The Tennessee Model: Move Fast to Create Jobs

We saw this NYT article detailing how Tennessee Gov. Phil Bredesen is creating jobs, right now, by trying to emulate the Works Progress Administration (WPA).

Rather than waiting for big projects to be planned and awarded to construction companies, or for tax cuts to trickle through the economy, state officials hit upon a New Deal model of trying to put people directly to work as quickly as possible.
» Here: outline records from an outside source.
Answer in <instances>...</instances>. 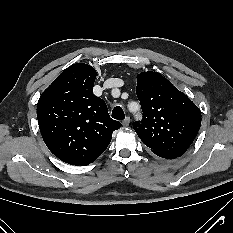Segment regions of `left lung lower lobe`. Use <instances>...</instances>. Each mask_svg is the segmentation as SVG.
<instances>
[{
    "label": "left lung lower lobe",
    "instance_id": "obj_1",
    "mask_svg": "<svg viewBox=\"0 0 233 233\" xmlns=\"http://www.w3.org/2000/svg\"><path fill=\"white\" fill-rule=\"evenodd\" d=\"M158 155L159 157H162V158H166V159H174L176 157H171V156H168V155H162V154H156Z\"/></svg>",
    "mask_w": 233,
    "mask_h": 233
}]
</instances>
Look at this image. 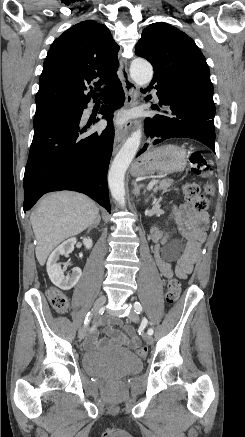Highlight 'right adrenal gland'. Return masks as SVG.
Here are the masks:
<instances>
[{
    "label": "right adrenal gland",
    "mask_w": 245,
    "mask_h": 437,
    "mask_svg": "<svg viewBox=\"0 0 245 437\" xmlns=\"http://www.w3.org/2000/svg\"><path fill=\"white\" fill-rule=\"evenodd\" d=\"M100 221H101V217H100V215H98V217H97L95 223H94L92 226H90V228L88 229V232H89L92 228H96V227L99 225Z\"/></svg>",
    "instance_id": "1"
}]
</instances>
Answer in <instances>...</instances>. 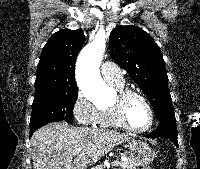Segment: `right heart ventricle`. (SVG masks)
Returning <instances> with one entry per match:
<instances>
[{
    "label": "right heart ventricle",
    "mask_w": 200,
    "mask_h": 169,
    "mask_svg": "<svg viewBox=\"0 0 200 169\" xmlns=\"http://www.w3.org/2000/svg\"><path fill=\"white\" fill-rule=\"evenodd\" d=\"M111 85L118 91L125 89L124 82L112 83ZM96 125L99 127L124 129L123 125L118 120L114 105L100 109Z\"/></svg>",
    "instance_id": "e07e8e85"
}]
</instances>
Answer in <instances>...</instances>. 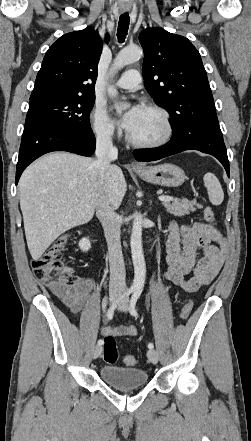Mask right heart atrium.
<instances>
[{"label":"right heart atrium","instance_id":"1","mask_svg":"<svg viewBox=\"0 0 251 441\" xmlns=\"http://www.w3.org/2000/svg\"><path fill=\"white\" fill-rule=\"evenodd\" d=\"M92 129L95 136L104 141H110L117 135L114 122L109 117L105 108L97 104L91 114Z\"/></svg>","mask_w":251,"mask_h":441}]
</instances>
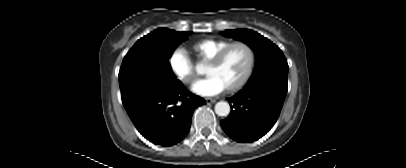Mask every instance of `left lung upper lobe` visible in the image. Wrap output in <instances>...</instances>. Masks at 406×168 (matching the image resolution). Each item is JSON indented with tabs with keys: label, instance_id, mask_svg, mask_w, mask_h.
Here are the masks:
<instances>
[{
	"label": "left lung upper lobe",
	"instance_id": "left-lung-upper-lobe-1",
	"mask_svg": "<svg viewBox=\"0 0 406 168\" xmlns=\"http://www.w3.org/2000/svg\"><path fill=\"white\" fill-rule=\"evenodd\" d=\"M225 36L241 40L256 54V67L247 84L274 81L287 84L288 64L278 46L257 32L248 29L226 30Z\"/></svg>",
	"mask_w": 406,
	"mask_h": 168
}]
</instances>
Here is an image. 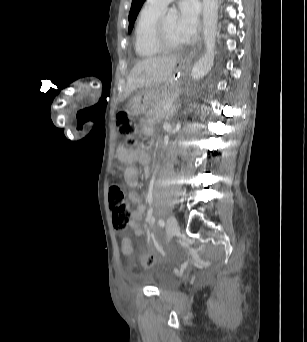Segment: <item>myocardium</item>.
<instances>
[{
    "label": "myocardium",
    "instance_id": "f54148a6",
    "mask_svg": "<svg viewBox=\"0 0 307 342\" xmlns=\"http://www.w3.org/2000/svg\"><path fill=\"white\" fill-rule=\"evenodd\" d=\"M162 31H163V19L158 18L153 25L152 29V43L154 47L164 55H177L180 53L181 49L179 50H173L168 48L164 41H163V36H162Z\"/></svg>",
    "mask_w": 307,
    "mask_h": 342
}]
</instances>
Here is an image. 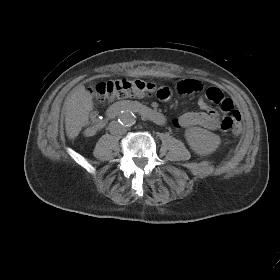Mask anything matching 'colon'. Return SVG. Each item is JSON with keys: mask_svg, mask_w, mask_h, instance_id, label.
Wrapping results in <instances>:
<instances>
[{"mask_svg": "<svg viewBox=\"0 0 280 280\" xmlns=\"http://www.w3.org/2000/svg\"><path fill=\"white\" fill-rule=\"evenodd\" d=\"M94 95L101 101H111L113 99H124L138 95H152L161 100H167L171 95V89L168 87L157 88L155 84L139 79H115L98 84L93 90ZM209 101L219 105V107L228 113L220 123L221 131H231L233 136H239L242 133L241 116L236 110H233V102L225 98L222 92L217 88H209L206 92ZM95 117L93 121H95Z\"/></svg>", "mask_w": 280, "mask_h": 280, "instance_id": "5ec220e1", "label": "colon"}]
</instances>
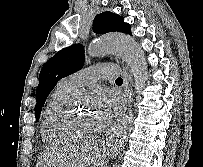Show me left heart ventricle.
<instances>
[{
	"label": "left heart ventricle",
	"mask_w": 203,
	"mask_h": 167,
	"mask_svg": "<svg viewBox=\"0 0 203 167\" xmlns=\"http://www.w3.org/2000/svg\"><path fill=\"white\" fill-rule=\"evenodd\" d=\"M82 101H78L73 117V127L81 134H89L98 131L99 125L96 114L88 106H81Z\"/></svg>",
	"instance_id": "left-heart-ventricle-1"
}]
</instances>
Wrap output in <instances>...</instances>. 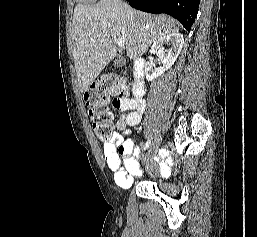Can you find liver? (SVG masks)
<instances>
[{
    "label": "liver",
    "mask_w": 257,
    "mask_h": 237,
    "mask_svg": "<svg viewBox=\"0 0 257 237\" xmlns=\"http://www.w3.org/2000/svg\"><path fill=\"white\" fill-rule=\"evenodd\" d=\"M178 31L173 18L134 10L121 0L77 4L72 21V42L80 91H87L116 56L114 39L125 41L127 56L134 60L159 38Z\"/></svg>",
    "instance_id": "6515ba94"
}]
</instances>
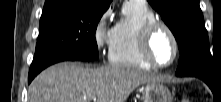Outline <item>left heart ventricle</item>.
Here are the masks:
<instances>
[{
	"instance_id": "obj_1",
	"label": "left heart ventricle",
	"mask_w": 221,
	"mask_h": 102,
	"mask_svg": "<svg viewBox=\"0 0 221 102\" xmlns=\"http://www.w3.org/2000/svg\"><path fill=\"white\" fill-rule=\"evenodd\" d=\"M151 52L154 59L161 64H166L173 58L174 45L166 31L159 30L155 33L151 44Z\"/></svg>"
}]
</instances>
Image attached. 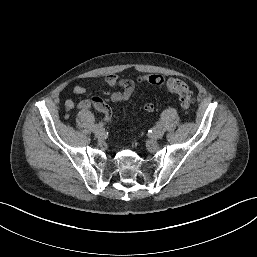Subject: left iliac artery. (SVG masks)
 I'll return each instance as SVG.
<instances>
[{"label": "left iliac artery", "instance_id": "1", "mask_svg": "<svg viewBox=\"0 0 257 257\" xmlns=\"http://www.w3.org/2000/svg\"><path fill=\"white\" fill-rule=\"evenodd\" d=\"M161 127V122L156 123V128Z\"/></svg>", "mask_w": 257, "mask_h": 257}]
</instances>
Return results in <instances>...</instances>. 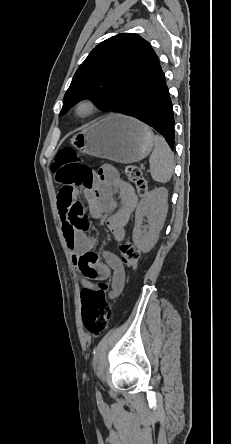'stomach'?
<instances>
[{"instance_id": "1", "label": "stomach", "mask_w": 231, "mask_h": 444, "mask_svg": "<svg viewBox=\"0 0 231 444\" xmlns=\"http://www.w3.org/2000/svg\"><path fill=\"white\" fill-rule=\"evenodd\" d=\"M71 144L85 154L128 164L144 159L155 142L148 126L132 117L114 114L74 135Z\"/></svg>"}]
</instances>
“If I could have done a W.P.A. out there, I would have done a W.P.A. out there,” said Gov. Phil Bredesen of Tennessee, a Democrat, referring to the Works Progress Administration, which employed millions during the Great Depression.

And it’s working. Tennessee’s model deserves to be looked at. It’s an example of what happens when government is trying it’s best to help working families. We need more of it across the land.

“I really think the president is trying to do the right thing with the stimulus,” Mr. Bredesen said, “but so much of that stuff is kind of stratospheric. When you’ve got 27 percent unemployment, that is a full-fledged depression down in Perry County, and let’s just see if we can’t figure out how to do something that’s just much more on the ground and direct, that actually gets people jobs.”

Tennessee is planning to pay for most of the new jobs, which it expects will cost $3 million to $5 million, with part of its share of $5 billion that was included in the stimulus for the Temporary Assistance for Needy Families program, the main cash welfare program for families with children. The state did not wait for the federal paperwork to clear before putting residents of Perry County back to work.

Other states are still drawing up plans for spending the welfare money, which is typically used for items like cash grants for families and job training. Some are likely to use part of it to subsidize employment, as Tennessee is doing, but it is hard to imagine many other places where the creation of so few jobs could have such an immediate and outsize impact as it did in this bucolic county.

What do you think?

In Tennessee Corner, Stimulus Meets New Deal, New York Times, 27/7/09.